Graves’ concern is over the agency’s plan to eliminate a special exemption that allows information technology firms with up to 150 workers to win large contracts to advise agencies on their hardware and software needs and to then buy and install the equipment. The SBA would do away with the 150-worker rule and limit eligible firms to $25.5 million in revenue.
SBA says it is changing the rules to adjust to changes in the business world. The IT rule change might help agencies better coordinate IT procurement to ensure government computer systems work well together, a common problem now, by ensuring better-equipped firms get the deals.
But Graves, as well as some advocates for small businesses and the IT firms themselves, say this would hurt many small companies because the cost of computer equipment would be counted against the $25.5 million. For firms with 150 employees and a $25.5 million government contract, “simply paying for supplies and the salaries of employees will cause the company to run a deficit,” Graves wrote, arguing SBA should keep the head-count standard.

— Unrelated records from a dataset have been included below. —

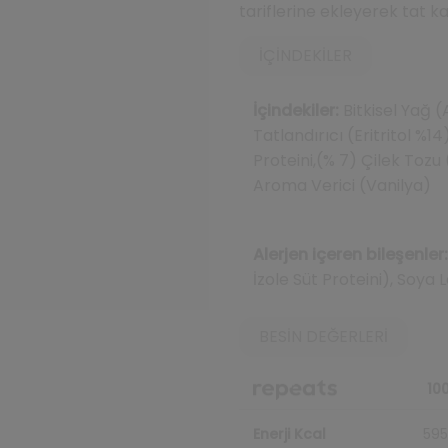
tariflerine ekleyerek tat ka
İÇINDEKILER
İçindekiler:
Bitkisel Yağ (
Tatlandırıcı (Eritritol %14
Proteini,(% 7) Çilek Tozu 
Aroma Verici (Vanilya)
Alerjen içeren bileşenler:
İzole Süt Proteini), Soya L
BESIN DEĞERLERI
100
Enerji Kcal
595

The American Small Business League, a California-based group that’s long criticized the SBA for not helping more small companies win government deals, is threatening to sue the agency if the rule is finalized. Lloyd Chapman, the league’s president, says the proposal is “absurd and laughable” and that it would “devastate thousands of small businesses.”
But Sharma notes the agency is merely carrying out the mandate it received in a 2010 law (PL 111-240) to review all of its size standards for small business contracts every five years. The bill was enacted by a Democratic Congress over Republican objections. Sharma notes many of the size standards haven’t been adjusted since the 1970s and are out of step with the current contracting market.
When the SBA moved to increase some of the size standards in 2011, Graves – who’d become chairman of the Small Business Committee that year – objected on the grounds that they would hurt some small firms, and the agency scaled back its plans.
The following year, at Graves’ urging, Congress included provisions in the fiscal 2013 defense authorization (PL 112-239) aimed at making it harder for the agency to raise size standards by requiring the SBA to conduct more comprehensive reviews of the affected industries. Graves contends that the September proposed rule violates that law.
The main trade group for government contractors, the Professional Services Council, says although Graves’ concerns about the change in IT contracting rules may be legitimate, it generally supports the SBA’s efforts. “We’ve felt for a long time that the size standards do not reflect the current market realities for federal procurement,” says Alan Chvotkin, the group’s executive vice president.